(Page layout parsing data)

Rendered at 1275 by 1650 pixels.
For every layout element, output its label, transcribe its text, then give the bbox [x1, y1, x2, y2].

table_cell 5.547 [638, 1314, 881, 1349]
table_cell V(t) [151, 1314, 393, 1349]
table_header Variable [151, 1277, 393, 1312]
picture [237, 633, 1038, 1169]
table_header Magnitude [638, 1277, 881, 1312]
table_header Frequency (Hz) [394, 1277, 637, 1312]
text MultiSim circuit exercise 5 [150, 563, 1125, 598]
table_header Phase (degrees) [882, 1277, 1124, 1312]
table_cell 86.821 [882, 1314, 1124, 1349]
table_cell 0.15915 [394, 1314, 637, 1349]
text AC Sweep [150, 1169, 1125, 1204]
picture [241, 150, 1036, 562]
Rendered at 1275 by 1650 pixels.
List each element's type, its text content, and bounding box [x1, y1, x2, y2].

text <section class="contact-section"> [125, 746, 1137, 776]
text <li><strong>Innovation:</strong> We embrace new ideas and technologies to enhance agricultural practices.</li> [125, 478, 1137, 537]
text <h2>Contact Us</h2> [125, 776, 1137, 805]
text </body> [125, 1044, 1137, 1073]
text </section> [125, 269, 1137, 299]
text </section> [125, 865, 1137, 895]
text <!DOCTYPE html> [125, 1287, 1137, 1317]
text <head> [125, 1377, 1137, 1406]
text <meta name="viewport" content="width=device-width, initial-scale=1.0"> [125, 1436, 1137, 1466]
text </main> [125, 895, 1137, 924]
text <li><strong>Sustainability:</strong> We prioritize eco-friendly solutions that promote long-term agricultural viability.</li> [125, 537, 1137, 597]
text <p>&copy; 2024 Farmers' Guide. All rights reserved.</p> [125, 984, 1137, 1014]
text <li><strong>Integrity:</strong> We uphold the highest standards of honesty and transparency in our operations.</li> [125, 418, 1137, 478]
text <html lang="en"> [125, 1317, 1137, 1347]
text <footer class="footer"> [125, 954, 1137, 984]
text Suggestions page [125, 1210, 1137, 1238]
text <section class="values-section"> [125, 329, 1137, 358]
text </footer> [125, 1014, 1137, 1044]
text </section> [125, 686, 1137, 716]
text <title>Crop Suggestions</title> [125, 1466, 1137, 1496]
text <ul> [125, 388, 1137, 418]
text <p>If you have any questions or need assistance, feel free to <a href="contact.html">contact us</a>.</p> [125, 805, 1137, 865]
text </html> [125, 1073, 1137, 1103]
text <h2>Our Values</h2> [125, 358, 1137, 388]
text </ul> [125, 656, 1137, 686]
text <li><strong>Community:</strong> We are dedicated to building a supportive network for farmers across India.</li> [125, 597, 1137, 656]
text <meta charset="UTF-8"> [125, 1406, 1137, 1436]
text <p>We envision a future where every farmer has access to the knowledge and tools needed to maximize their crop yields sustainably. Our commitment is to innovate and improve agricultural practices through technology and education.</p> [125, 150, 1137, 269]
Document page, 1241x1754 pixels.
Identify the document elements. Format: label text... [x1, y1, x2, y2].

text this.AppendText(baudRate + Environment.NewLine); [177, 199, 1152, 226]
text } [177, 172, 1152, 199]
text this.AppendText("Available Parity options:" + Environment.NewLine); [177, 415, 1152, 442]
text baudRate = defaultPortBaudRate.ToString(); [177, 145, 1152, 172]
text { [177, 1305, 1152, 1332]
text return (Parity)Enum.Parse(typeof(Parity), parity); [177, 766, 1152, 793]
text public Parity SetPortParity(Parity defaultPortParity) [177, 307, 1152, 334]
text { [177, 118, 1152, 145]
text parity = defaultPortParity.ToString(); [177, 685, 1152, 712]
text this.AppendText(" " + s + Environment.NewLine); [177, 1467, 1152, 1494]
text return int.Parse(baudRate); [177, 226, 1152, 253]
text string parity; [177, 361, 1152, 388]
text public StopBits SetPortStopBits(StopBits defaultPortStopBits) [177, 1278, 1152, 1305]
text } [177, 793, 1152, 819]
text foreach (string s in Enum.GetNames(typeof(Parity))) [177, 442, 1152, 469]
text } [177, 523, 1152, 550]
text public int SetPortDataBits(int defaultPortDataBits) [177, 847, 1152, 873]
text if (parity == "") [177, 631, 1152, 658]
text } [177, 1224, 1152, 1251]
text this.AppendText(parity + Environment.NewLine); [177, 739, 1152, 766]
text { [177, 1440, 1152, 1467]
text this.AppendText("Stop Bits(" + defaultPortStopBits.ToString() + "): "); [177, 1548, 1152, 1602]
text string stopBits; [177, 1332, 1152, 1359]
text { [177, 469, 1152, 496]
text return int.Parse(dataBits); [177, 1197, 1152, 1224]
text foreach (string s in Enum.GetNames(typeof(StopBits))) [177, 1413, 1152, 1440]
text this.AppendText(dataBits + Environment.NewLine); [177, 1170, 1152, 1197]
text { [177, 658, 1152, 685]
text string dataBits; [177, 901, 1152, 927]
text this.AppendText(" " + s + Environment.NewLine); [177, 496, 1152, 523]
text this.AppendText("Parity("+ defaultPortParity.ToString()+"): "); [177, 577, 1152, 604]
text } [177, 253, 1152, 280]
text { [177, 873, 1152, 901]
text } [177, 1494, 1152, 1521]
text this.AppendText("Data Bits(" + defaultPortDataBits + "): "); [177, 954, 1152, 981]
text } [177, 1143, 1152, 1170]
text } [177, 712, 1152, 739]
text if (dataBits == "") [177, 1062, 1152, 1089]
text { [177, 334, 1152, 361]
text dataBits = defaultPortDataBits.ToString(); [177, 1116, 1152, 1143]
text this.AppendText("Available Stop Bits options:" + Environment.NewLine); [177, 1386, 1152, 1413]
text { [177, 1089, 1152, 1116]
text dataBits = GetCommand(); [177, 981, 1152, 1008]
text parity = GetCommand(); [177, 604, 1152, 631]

> **The task**
Return every record above. Copy each one exactly.

> **Answer space**
Rendered at 1275 by 1650 pixels.
For every layout element, output its label, transcribe its text, then give the bbox [x1, y1, x2, y2].

table_cell 5.547 [638, 1314, 881, 1349]
table_cell V(t) [151, 1314, 393, 1349]
table_header Variable [151, 1277, 393, 1312]
picture [237, 633, 1038, 1169]
table_header Magnitude [638, 1277, 881, 1312]
table_header Frequency (Hz) [394, 1277, 637, 1312]
text MultiSim circuit exercise 5 [150, 563, 1125, 598]
table_header Phase (degrees) [882, 1277, 1124, 1312]
table_cell 86.821 [882, 1314, 1124, 1349]
table_cell 0.15915 [394, 1314, 637, 1349]
text AC Sweep [150, 1169, 1125, 1204]
picture [241, 150, 1036, 562]
Rendered at 1275 by 1650 pixels.
List each element's type, its text content, and bounding box [x1, y1, x2, y2].

text <section class="contact-section"> [125, 746, 1137, 776]
text <li><strong>Innovation:</strong> We embrace new ideas and technologies to enhance agricultural practices.</li> [125, 478, 1137, 537]
text <h2>Contact Us</h2> [125, 776, 1137, 805]
text </body> [125, 1044, 1137, 1073]
text </section> [125, 269, 1137, 299]
text </section> [125, 865, 1137, 895]
text <!DOCTYPE html> [125, 1287, 1137, 1317]
text <head> [125, 1377, 1137, 1406]
text <meta name="viewport" content="width=device-width, initial-scale=1.0"> [125, 1436, 1137, 1466]
text </main> [125, 895, 1137, 924]
text <li><strong>Sustainability:</strong> We prioritize eco-friendly solutions that promote long-term agricultural viability.</li> [125, 537, 1137, 597]
text <p>&copy; 2024 Farmers' Guide. All rights reserved.</p> [125, 984, 1137, 1014]
text <li><strong>Integrity:</strong> We uphold the highest standards of honesty and transparency in our operations.</li> [125, 418, 1137, 478]
text <html lang="en"> [125, 1317, 1137, 1347]
text <footer class="footer"> [125, 954, 1137, 984]
text Suggestions page [125, 1210, 1137, 1238]
text <section class="values-section"> [125, 329, 1137, 358]
text </footer> [125, 1014, 1137, 1044]
text </section> [125, 686, 1137, 716]
text <title>Crop Suggestions</title> [125, 1466, 1137, 1496]
text <ul> [125, 388, 1137, 418]
text <p>If you have any questions or need assistance, feel free to <a href="contact.html">contact us</a>.</p> [125, 805, 1137, 865]
text </html> [125, 1073, 1137, 1103]
text <h2>Our Values</h2> [125, 358, 1137, 388]
text </ul> [125, 656, 1137, 686]
text <li><strong>Community:</strong> We are dedicated to building a supportive network for farmers across India.</li> [125, 597, 1137, 656]
text <meta charset="UTF-8"> [125, 1406, 1137, 1436]
text <p>We envision a future where every farmer has access to the knowledge and tools needed to maximize their crop yields sustainably. Our commitment is to innovate and improve agricultural practices through technology and education.</p> [125, 150, 1137, 269]
Document page, 1241x1754 pixels.
Identify the document elements. Format: label text... [x1, y1, x2, y2].

text this.AppendText(baudRate + Environment.NewLine); [177, 199, 1152, 226]
text } [177, 172, 1152, 199]
text this.AppendText("Available Parity options:" + Environment.NewLine); [177, 415, 1152, 442]
text baudRate = defaultPortBaudRate.ToString(); [177, 145, 1152, 172]
text { [177, 1305, 1152, 1332]
text return (Parity)Enum.Parse(typeof(Parity), parity); [177, 766, 1152, 793]
text public Parity SetPortParity(Parity defaultPortParity) [177, 307, 1152, 334]
text { [177, 118, 1152, 145]
text parity = defaultPortParity.ToString(); [177, 685, 1152, 712]
text this.AppendText(" " + s + Environment.NewLine); [177, 1467, 1152, 1494]
text return int.Parse(baudRate); [177, 226, 1152, 253]
text string parity; [177, 361, 1152, 388]
text public StopBits SetPortStopBits(StopBits defaultPortStopBits) [177, 1278, 1152, 1305]
text } [177, 793, 1152, 819]
text foreach (string s in Enum.GetNames(typeof(Parity))) [177, 442, 1152, 469]
text } [177, 523, 1152, 550]
text public int SetPortDataBits(int defaultPortDataBits) [177, 847, 1152, 873]
text if (parity == "") [177, 631, 1152, 658]
text } [177, 1224, 1152, 1251]
text this.AppendText(parity + Environment.NewLine); [177, 739, 1152, 766]
text { [177, 1440, 1152, 1467]
text this.AppendText("Stop Bits(" + defaultPortStopBits.ToString() + "): "); [177, 1548, 1152, 1602]
text string stopBits; [177, 1332, 1152, 1359]
text { [177, 469, 1152, 496]
text return int.Parse(dataBits); [177, 1197, 1152, 1224]
text foreach (string s in Enum.GetNames(typeof(StopBits))) [177, 1413, 1152, 1440]
text this.AppendText(dataBits + Environment.NewLine); [177, 1170, 1152, 1197]
text { [177, 658, 1152, 685]
text string dataBits; [177, 901, 1152, 927]
text this.AppendText(" " + s + Environment.NewLine); [177, 496, 1152, 523]
text this.AppendText("Parity("+ defaultPortParity.ToString()+"): "); [177, 577, 1152, 604]
text } [177, 253, 1152, 280]
text { [177, 873, 1152, 901]
text } [177, 1494, 1152, 1521]
text this.AppendText("Data Bits(" + defaultPortDataBits + "): "); [177, 954, 1152, 981]
text } [177, 1143, 1152, 1170]
text } [177, 712, 1152, 739]
text if (dataBits == "") [177, 1062, 1152, 1089]
text { [177, 334, 1152, 361]
text dataBits = defaultPortDataBits.ToString(); [177, 1116, 1152, 1143]
text this.AppendText("Available Stop Bits options:" + Environment.NewLine); [177, 1386, 1152, 1413]
text { [177, 1089, 1152, 1116]
text dataBits = GetCommand(); [177, 981, 1152, 1008]
text parity = GetCommand(); [177, 604, 1152, 631]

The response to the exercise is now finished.